- Tarefa A -
De acordo com o trecho citado, em que ano nasceu Mo Yan?
- Tarefa B -
Converta em tabela Markdown as linhas da listagem, do início dela até a linha que contém "Engineering Recruiters Michigan", inclusive, usando as colunas Nº e Linha. Omita as linhas em branco e as indicações de imagem.

- Trecho citado -
========================

Primeiro, porque a lassidão se vai esvaindo com a visão do mar e
os dias de relaxamento, com o ameno relacionamento entre os membros da família (em veraneio); o distanciamento das rotinas, e até do descumprimento dessas; depois, estar à beira-mar é como se a imaginação mais se dispusesse a deixar-se levar pela leitura.
Porém é certo ainda que, se estivesse condenado ao frio de Oslo ou à solenidade vetusta de Nuremberg, por certo eu acharia outas razões para ler e escapar do real pela janela da imaginação…
Na leitura, manda o Autor. A força de seu texto é que faz toda a diferença, muito além (e antes) do clima ou do estado de espírito (ou do conforto) do Leitor. Mas é o Leitor a autoridade absoluta, quem decide ir à biblioteca, à livraria, ao sebo ou ao website. Aí, corre os olhos às lombadas de volumes sem fim, até que uma capa ou um título o agarra (há quem os furte!) e assim procura um banco, uma mesa, em sua casa, ou hotel e se enfurna para ler. Há os que lêem no ônibus, no metrô, a caminho de casa, como o destinatário de uma carta, impaciente para ler notícias da família distante.
Sob a demanda de escrever uma espécie de documentário, Mo Yan, o prêmio Nobel de 2012, nos presenteia com uma série de estórias entrelaçadas que nos deixam ver para além do véu da antiga censura maoista, como uma janela aberta ao ocidental sob o olhar e a experiência de vida de um “poeta” cinquentão (Mo Yan nasceu no mesmo ano deste resenhista: 1955) – a se lembrar da infância, da juventude, da vida inteira, enquanto seu país vai aos poucos se modernizando e se abrindo aos costumes ocidentais.
MO YAN pega o Leitor pela gola, segura-o firme, e – ao contrário do seu professor que o expulsa a chutes da classe, vai conquistando o Leitor pouco a pouco, encantando-o com a mágica da escrita –; o que ele faz pela construção apropriada de seus ‘personagens’.

========================

- Listagem da tarefa -
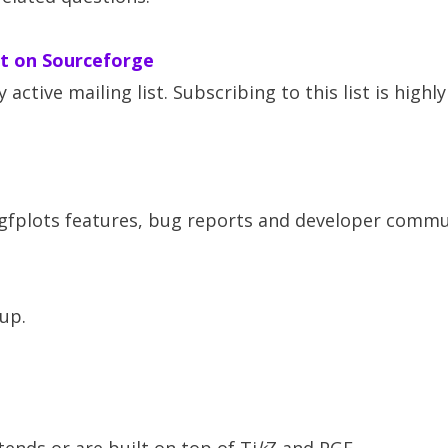
st on Sourceforge
y active mailing list. Subscribing to this list is highly
gfplots features, bug reports and developer commu
up.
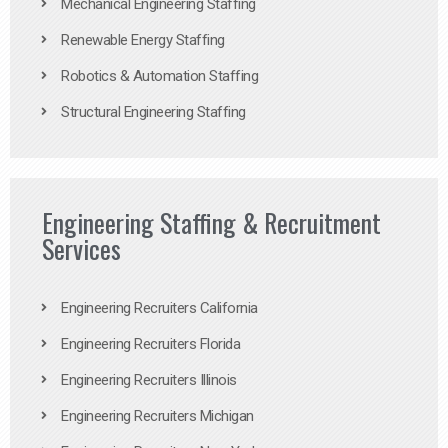
Mechanical Engineering Staffing
Renewable Energy Staffing
Robotics & Automation Staffing
Structural Engineering Staffing
Engineering Staffing & Recruitment
Services
Engineering Recruiters California
Engineering Recruiters Florida
Engineering Recruiters Illinois
Engineering Recruiters Michigan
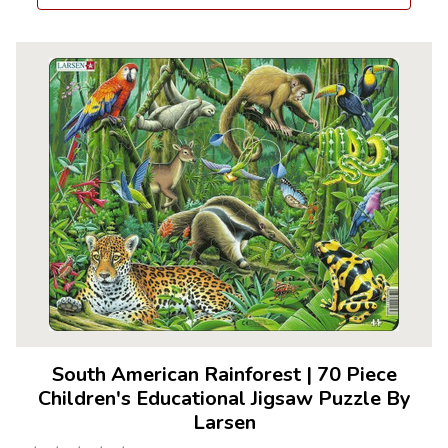
South American Rainforest
|
70 Piece
Children's Educational Jigsaw Puzzle By
Larsen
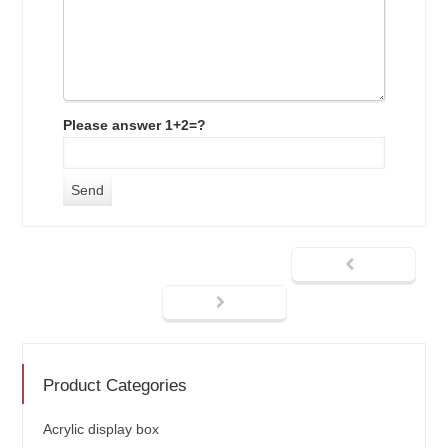
Please answer 1+2=?
Product Categories
Acrylic display box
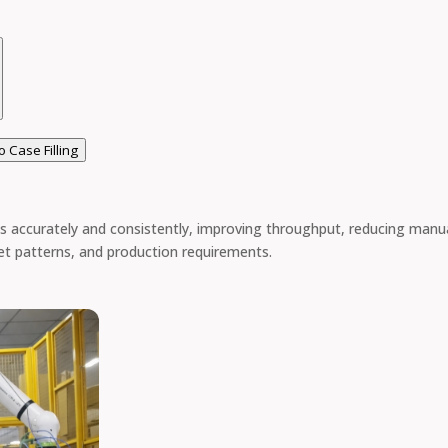
o Case Filling
 accurately and consistently, improving throughput, reducing manua
let patterns, and production requirements.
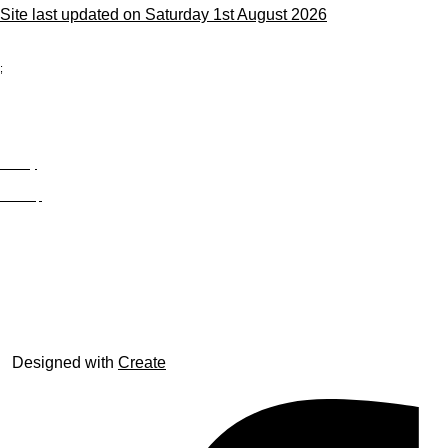
Site last updated on Saturday 1st August 2026
;
Privacy
Site Map
© trophyroom.co.uk
Designed with
Create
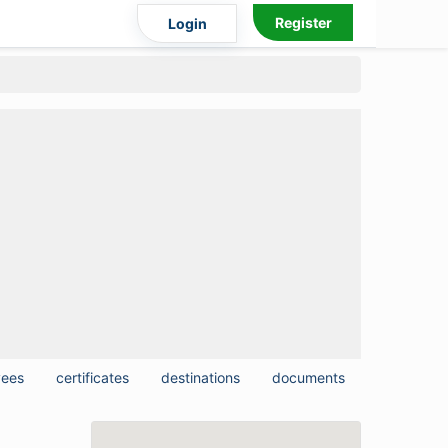
Register
Login
yees
certificates
destinations
documents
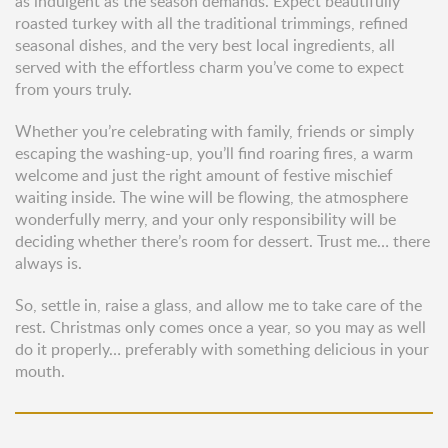
as indulgent as the season demands. Expect beautifully
roasted turkey with all the traditional trimmings, refined
seasonal dishes, and the very best local ingredients, all
served with the effortless charm you’ve come to expect
from yours truly.
Whether you’re celebrating with family, friends or simply
escaping the washing-up, you’ll find roaring fires, a warm
welcome and just the right amount of festive mischief
waiting inside. The wine will be flowing, the atmosphere
wonderfully merry, and your only responsibility will be
deciding whether there’s room for dessert. Trust me… there
always is.
So, settle in, raise a glass, and allow me to take care of the
rest. Christmas only comes once a year, so you may as well
do it properly… preferably with something delicious in your
mouth.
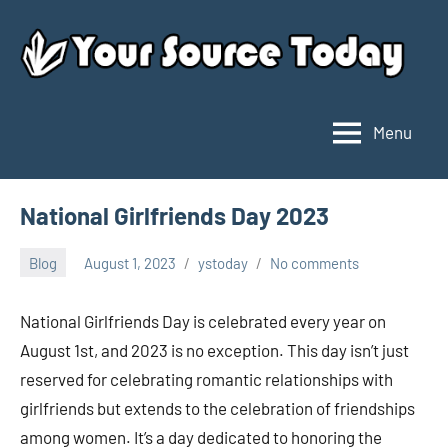
Skip
to
content
Menu
Your
Source
Today
National Girlfriends Day 2023
Blog
August 1, 2023
ystoday
No comments
National Girlfriends Day is celebrated every year on
August 1st, and 2023 is no exception. This day isn’t just
reserved for celebrating romantic relationships with
girlfriends but extends to the celebration of friendships
among women. It’s a day dedicated to honoring the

========================

- Resposta redigida A -
Em 1955.

- Resposta redigida B -
| Nº | Linha |
|---|---|
| 1 | st on Sourceforge |
| 2 | y active mailing list. Subscribing to this list is highly |
| 3 | gfplots features, bug reports and developer commu |
| 4 | up. |
| 5 | Mechanical Engineering Staffing |
| 6 | Renewable Energy Staffing |
| 7 | Robotics & Automation Staffing |
| 8 | Structural Engineering Staffing |
| 9 | Engineering Staffing & Recruitment |
| 10 | Services |
| 11 | Engineering Recruiters California |
| 12 | Engineering Recruiters Florida |
| 13 | Engineering Recruiters Illinois |
| 14 | Engineering Recruiters Michigan |